In this regard, the fall in the deficit is mostly due to the strong performance of the economy with a 5.5% increase in GDP for the second consecutive year, which allowed Spain to lead the growth of the large EU economies in 2022. Positive employment developments, with record social security enrolment, has also allowed progress to be made in fiscal consolidation.
Both variables, economic growth and employment, contributed to an increase in revenues in 2022 of 14.4% in cash terms. The contribution of inflation to this increase was only 5 points. However, the government has allocated much more resources to measures to mitigate the impact of rising prices. The tax reductions, direct aid, bonuses and subsidies approved by the government amount to €35 billion and, of this figure, €22.22 billion have had an impact on the 2022 financial year.
In fact, of the 4.8% deficit in 2022, 1.7 percentage points of GDP corresponded to the measures taken by the government to alleviate the inflationary crisis resulting from the war. This means that had it not been for the energy crisis, Spain would have closed 2022 with a deficit similar to pre-pandemic levels. The fiscal measures to combat rising energy prices have enabled households to save more than €8 billion.
This decisive reduction in the deficit is accompanied by an improvement in the efficiency and quality of public finances through the recommendations made by AIReF in its spending reviews. According to the Monitoring Report on the Recommendations of the Spending Reviews carried out by the Ministry of Finance, of the 277 recommendations made by AIReF in its spending reviews, 100 have already been implemented and 154 are in the process of being implemented.
Public administrations deficit
If the deficit is analysed by sub-sector, the central government and social security performed very positively, enabling the reduction of the general government deficit as a whole.
Specifically, the central government closed with a deficit of €40.10 billion (3.02% of GDP) excluding financial aid; the Autonomous Regions recorded a deficit of €15.09 billion (1.14% of GDP); the local governments had a deficit of €1.65 billion (0.12% of GDP); and the Social Security Funds a deficit of €5.99 billion (0.45% of GDP).
On the resources side, in national accounting terms, revenues increased by 8.1% (€42.60 billion), mainly due to higher tax revenues (€33.88 billion), and to the positive evolution of social security contributions, which grew by 4.8%.

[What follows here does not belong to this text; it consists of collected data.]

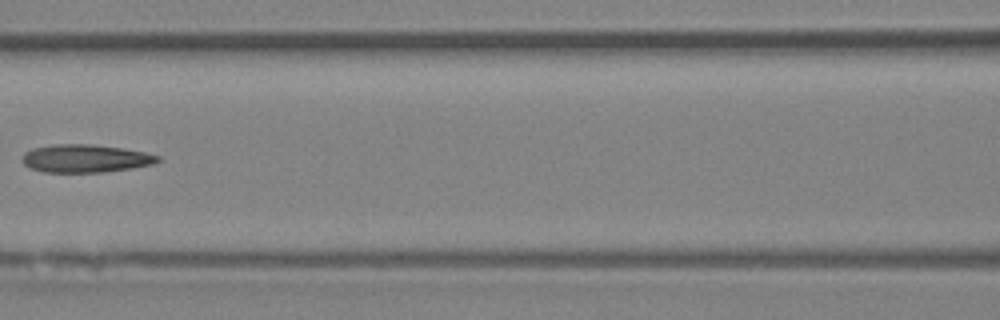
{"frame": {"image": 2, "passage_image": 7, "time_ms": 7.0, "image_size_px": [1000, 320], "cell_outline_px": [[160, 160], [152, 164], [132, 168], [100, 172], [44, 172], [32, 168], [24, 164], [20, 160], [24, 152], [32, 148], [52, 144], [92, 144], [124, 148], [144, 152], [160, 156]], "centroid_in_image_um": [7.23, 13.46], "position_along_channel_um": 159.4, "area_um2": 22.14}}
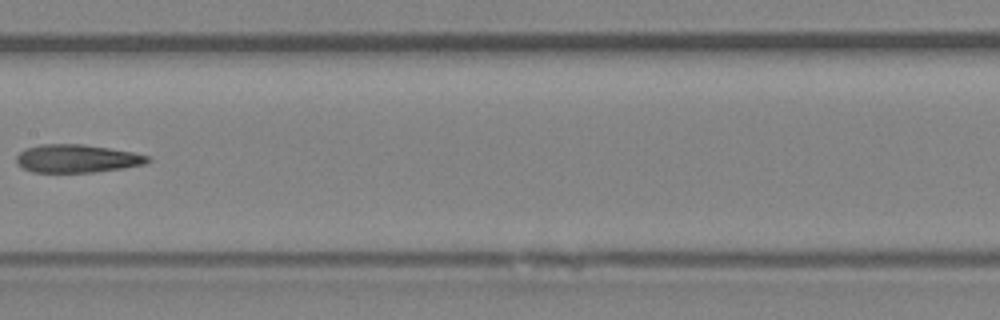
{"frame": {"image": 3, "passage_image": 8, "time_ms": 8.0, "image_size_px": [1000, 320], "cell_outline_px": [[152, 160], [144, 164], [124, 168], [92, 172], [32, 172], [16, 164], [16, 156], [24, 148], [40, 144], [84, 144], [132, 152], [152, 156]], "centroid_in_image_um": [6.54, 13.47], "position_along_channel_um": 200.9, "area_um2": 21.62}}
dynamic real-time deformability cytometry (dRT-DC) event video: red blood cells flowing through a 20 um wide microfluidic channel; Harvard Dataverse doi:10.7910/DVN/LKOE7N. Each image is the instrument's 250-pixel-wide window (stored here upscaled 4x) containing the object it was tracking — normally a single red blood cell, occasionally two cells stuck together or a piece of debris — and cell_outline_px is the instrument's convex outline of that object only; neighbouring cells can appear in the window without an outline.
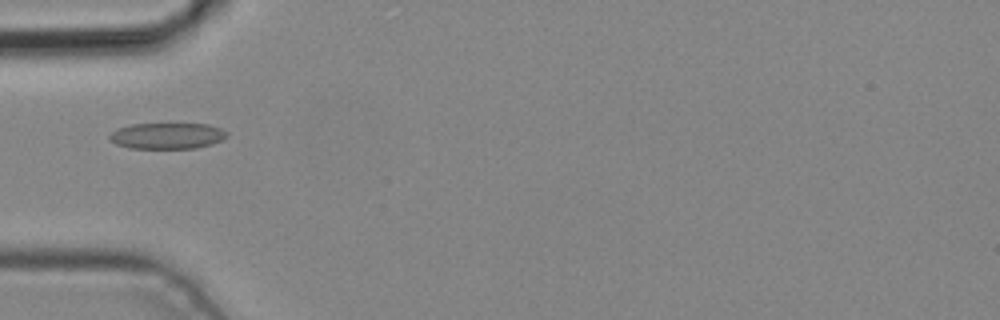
{"species": "common noctule bat (a hibernating species)", "species_latin": "Nyctalus noctula", "temperature_condition": "cold", "stored_images_in_passage": 5, "camera_frame_rate_fps": 3000, "um_per_image_px": 0.085, "animal": {"sex": "male", "body_mass_g": 19.2, "forearm_length_mm": 51.8}, "frame": {"image": 1, "passage_image": 4, "time_ms": 1.0, "image_size_px": [1000, 320], "cell_outline_px": [[228, 136], [212, 144], [196, 148], [128, 148], [116, 144], [108, 140], [108, 136], [116, 128], [132, 124], [208, 124], [220, 128], [228, 132]], "centroid_in_image_um": [14.18, 11.54], "position_along_channel_um": 70.8, "area_um2": 17.92}}
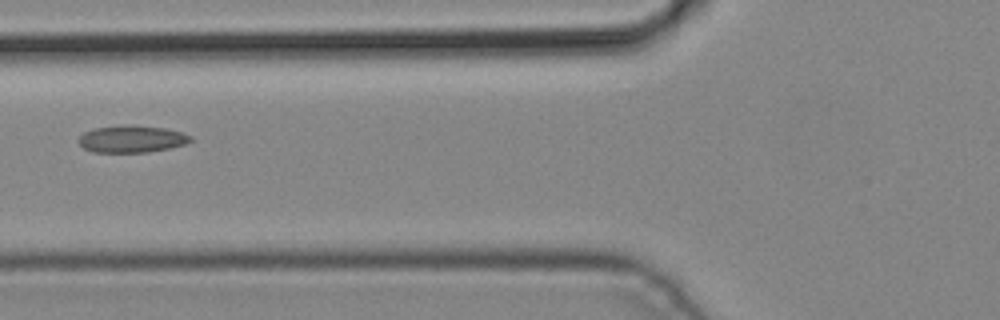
{"frame": {"image": 2, "passage_image": 5, "time_ms": 1.333, "image_size_px": [1000, 320], "cell_outline_px": [[192, 140], [184, 144], [168, 148], [148, 152], [92, 152], [84, 148], [80, 144], [80, 136], [84, 132], [92, 128], [124, 124], [164, 128], [180, 132], [192, 136]], "centroid_in_image_um": [11.17, 11.8], "position_along_channel_um": 114.6, "area_um2": 17.57}}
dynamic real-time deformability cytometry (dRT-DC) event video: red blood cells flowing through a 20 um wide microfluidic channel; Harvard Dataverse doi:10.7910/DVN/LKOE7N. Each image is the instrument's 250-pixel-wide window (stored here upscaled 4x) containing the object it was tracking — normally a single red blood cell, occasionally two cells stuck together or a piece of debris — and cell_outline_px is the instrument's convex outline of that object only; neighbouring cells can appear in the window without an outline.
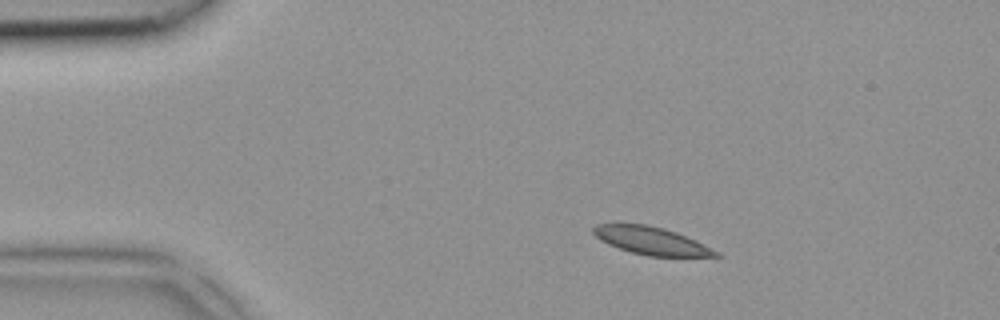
{"species": "common noctule bat (a hibernating species)", "species_latin": "Nyctalus noctula", "temperature_condition": "room temperature", "stored_images_in_passage": 2, "camera_frame_rate_fps": 3000, "um_per_image_px": 0.085, "animal": {"sex": "female", "body_mass_g": 18.4}, "frame": {"image": 1, "passage_image": 1, "time_ms": 0.0, "image_size_px": [1000, 320], "cell_outline_px": [[724, 256], [648, 256], [632, 252], [608, 244], [600, 240], [592, 232], [592, 228], [596, 224], [648, 224], [664, 228], [676, 232], [696, 240], [720, 252]], "centroid_in_image_um": [55.38, 20.46], "position_along_channel_um": 29.6, "area_um2": 19.71}}
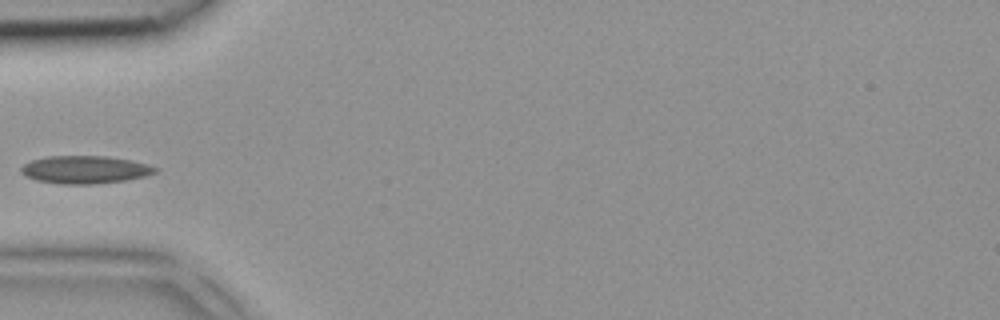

On the expenditure side, which increased by 3.8%, the following items were the most important: intermediate consumption (9.7%), compensation of employees (4.2%), interests (21.3%) and subsidies (45.5%).
Tax revenue performance
If tax revenues are analysed in cash terms, data from the Tax Agency show that they rose to €255.46 billion, an increase of 14.4% over the figure for 2021.
The increase in revenue in 2022 is mainly explained by economic growth reflected in higher consumer spending and corporate profits - with the additional contribution of positive contributions from annual returns corresponding to tax bases in 2021 - and in improved employment and wages.
The impact of inflation was not the most important element in revenue collection, contributing only 5 points. In this regard, the taxes that increased the most were corporate and personal income tax, linked to the good performance of the economy and employment.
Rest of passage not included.